A partitioned-survival model was developed with three health states: progression-free survival (PFS), relapse/progression and death. Clinical inputs were obtained from the BRIGHT AML 1003 study for glasdegib and LDAC, and from the two trial publications and indirect treatment comparison for azacitidine. Drug acquisition/administration, disease management, adverse event and end-of-life costs were considered. All costs were measured in Canadian dollars. Cost-effectiveness of glasdegib + LDAC was assessed against LDAC alone in main population, and against azacitidine by bone marrow blasts (BMB). A weighted average ICER was calculated to represent the current treatment use of Canadian clinical practice. The reference-case analysis was conducted probabilistically, and numerous probabilistic scenario analyses were conducted.

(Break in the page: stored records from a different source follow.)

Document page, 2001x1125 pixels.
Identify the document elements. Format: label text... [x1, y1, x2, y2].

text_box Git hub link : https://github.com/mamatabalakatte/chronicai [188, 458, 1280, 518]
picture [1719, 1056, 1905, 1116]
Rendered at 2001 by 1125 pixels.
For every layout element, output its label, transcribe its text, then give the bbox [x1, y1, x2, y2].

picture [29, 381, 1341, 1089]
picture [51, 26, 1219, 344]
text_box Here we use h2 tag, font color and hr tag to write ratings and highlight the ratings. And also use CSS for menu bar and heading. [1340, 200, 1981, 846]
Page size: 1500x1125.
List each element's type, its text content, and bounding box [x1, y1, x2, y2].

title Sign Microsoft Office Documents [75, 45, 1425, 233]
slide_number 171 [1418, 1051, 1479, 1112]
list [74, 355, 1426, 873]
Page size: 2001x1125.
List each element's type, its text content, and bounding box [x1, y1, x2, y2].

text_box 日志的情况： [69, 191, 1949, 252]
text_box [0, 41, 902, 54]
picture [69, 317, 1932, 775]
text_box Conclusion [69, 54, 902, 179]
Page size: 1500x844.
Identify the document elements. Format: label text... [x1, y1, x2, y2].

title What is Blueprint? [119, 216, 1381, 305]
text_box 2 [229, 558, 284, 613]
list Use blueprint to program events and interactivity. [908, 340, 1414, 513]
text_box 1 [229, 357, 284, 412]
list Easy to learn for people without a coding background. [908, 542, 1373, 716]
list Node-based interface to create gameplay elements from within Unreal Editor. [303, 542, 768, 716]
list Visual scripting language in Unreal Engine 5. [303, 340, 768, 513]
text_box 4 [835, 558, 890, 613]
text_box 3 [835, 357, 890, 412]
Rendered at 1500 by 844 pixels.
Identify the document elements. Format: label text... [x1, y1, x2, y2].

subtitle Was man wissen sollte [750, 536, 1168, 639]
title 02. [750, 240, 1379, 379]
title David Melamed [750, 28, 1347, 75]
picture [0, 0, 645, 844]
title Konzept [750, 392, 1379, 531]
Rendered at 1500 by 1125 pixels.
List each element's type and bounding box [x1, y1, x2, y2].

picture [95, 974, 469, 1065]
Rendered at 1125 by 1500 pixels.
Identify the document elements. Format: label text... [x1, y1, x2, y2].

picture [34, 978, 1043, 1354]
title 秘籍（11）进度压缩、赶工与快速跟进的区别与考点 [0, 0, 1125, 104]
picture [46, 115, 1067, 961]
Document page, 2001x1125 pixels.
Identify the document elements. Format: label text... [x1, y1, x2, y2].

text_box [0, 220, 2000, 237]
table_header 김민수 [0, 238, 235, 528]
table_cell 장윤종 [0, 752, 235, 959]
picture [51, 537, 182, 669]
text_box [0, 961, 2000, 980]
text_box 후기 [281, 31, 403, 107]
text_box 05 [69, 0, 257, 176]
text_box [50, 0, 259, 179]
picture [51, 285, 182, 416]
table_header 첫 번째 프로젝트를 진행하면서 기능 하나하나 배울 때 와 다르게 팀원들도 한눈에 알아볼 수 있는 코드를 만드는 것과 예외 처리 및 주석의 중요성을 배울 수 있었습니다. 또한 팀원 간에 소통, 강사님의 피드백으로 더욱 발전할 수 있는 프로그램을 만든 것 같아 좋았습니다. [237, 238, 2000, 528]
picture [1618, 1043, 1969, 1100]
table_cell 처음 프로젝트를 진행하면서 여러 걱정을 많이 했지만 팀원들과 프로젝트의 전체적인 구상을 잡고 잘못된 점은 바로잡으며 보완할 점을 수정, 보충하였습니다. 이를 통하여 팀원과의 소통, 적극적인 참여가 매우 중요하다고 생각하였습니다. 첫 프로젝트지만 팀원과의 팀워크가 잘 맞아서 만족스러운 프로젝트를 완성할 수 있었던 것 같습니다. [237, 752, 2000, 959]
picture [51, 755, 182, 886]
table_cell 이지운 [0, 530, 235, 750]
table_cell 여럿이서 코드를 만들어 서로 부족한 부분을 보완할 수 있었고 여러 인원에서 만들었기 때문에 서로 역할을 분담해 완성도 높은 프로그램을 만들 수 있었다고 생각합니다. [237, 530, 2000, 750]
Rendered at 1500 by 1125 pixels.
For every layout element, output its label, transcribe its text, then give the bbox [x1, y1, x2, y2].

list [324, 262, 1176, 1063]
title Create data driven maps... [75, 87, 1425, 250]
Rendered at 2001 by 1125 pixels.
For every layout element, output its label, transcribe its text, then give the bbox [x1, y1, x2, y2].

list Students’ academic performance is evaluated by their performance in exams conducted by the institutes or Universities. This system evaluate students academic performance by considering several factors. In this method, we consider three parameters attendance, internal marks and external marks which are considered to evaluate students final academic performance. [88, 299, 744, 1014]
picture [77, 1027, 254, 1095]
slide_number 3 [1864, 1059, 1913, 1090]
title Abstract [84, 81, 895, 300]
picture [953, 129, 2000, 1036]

The incremental cost-effectiveness ratios (ICERs) compared to LDAC alone was CAD $177,065 (a mean gain of 0.41 QALYs and an incremental cost of CAD $72,695), to azacitidine in 20-30% and >30% BMB group were CAD $178,201 (a mean gain of 0.34 QALYs and an incremental cost of CAD $59,889) and dominant (a mean gain of 0.28 QALYs while reducing costs by CAD $7,856) respectively, resulting in a weighted average ICER of CAD $81,310 per QALY.
Though uncertainties remain with the generated PFS curve, the derived azacitidine curves, administration and vial wastage, the model has been built under the best available evidence and relied on clinical opinions where there were data gaps. The weighted average ICER suggests that glasdegib + LDAC is cost-effective at a CAD $100,000 willingness-to-pay threshold.
在 BRIGHT AML 1003 研究中,新诊断的不符合强化化疗条件的急性髓系白血病患者接受地西他滨(LDAC)联合达雷妥尤单抗(glasdegib)的临床疗效和安全性已得到证实。本研究旨在从加拿大支付者的角度评估glasdegib+LDAC 与单独 LDAC 和阿扎胞苷相比的成本效益。
采用三状态分区生存模型:无进展生存期(PFS)、复发/进展和死亡。glasdegib 和 LDAC 的临床数据来自 BRIGHT AML 1003 研究,阿扎胞苷的数据来自两项试验出版物和间接治疗比较。药物获取/管理、疾病管理、不良事件和生命终末期成本均被考虑在内。所有成本均以加元计量。glasdegib+LDAC 的成本效益在主要人群中与单独 LDAC 进行比较,并与骨髓原始细胞(BMB)<20%、20-30%和>30%的阿扎胞苷进行比较。使用加权平均增量成本效果比(ICER)来表示加拿大临床实践中的当前治疗方法。参考案例分析采用概率法进行,还进行了大量概率情景分析。
与单独 LDAC 相比,glasdegib+LDAC 的增量成本效果比(ICER)分别为 CAD$177065(平均增加 0.41 个 QALY,增量成本为 CAD$72695)、BMB<20%、20-30%和>30%的阿扎胞苷为 CAD$178201(平均增加 0.34 个 QALY,增量成本为 CAD$59889)和占优(平均增加 0.28 个 QALY,同时降低 CAD$7856),加权平均 ICER 为每 QALY CAD$81310。
尽管生成的 PFS 曲线存在不确定性,以及阿扎胞苷曲线、给药和小瓶损耗的不确定性,但该模型是根据现有最佳证据构建的,并在数据空白处依赖临床意见。加权平均 ICER 表明,glasdegib+LDAC 在加元 10 万的意愿支付阈值下具有成本效益。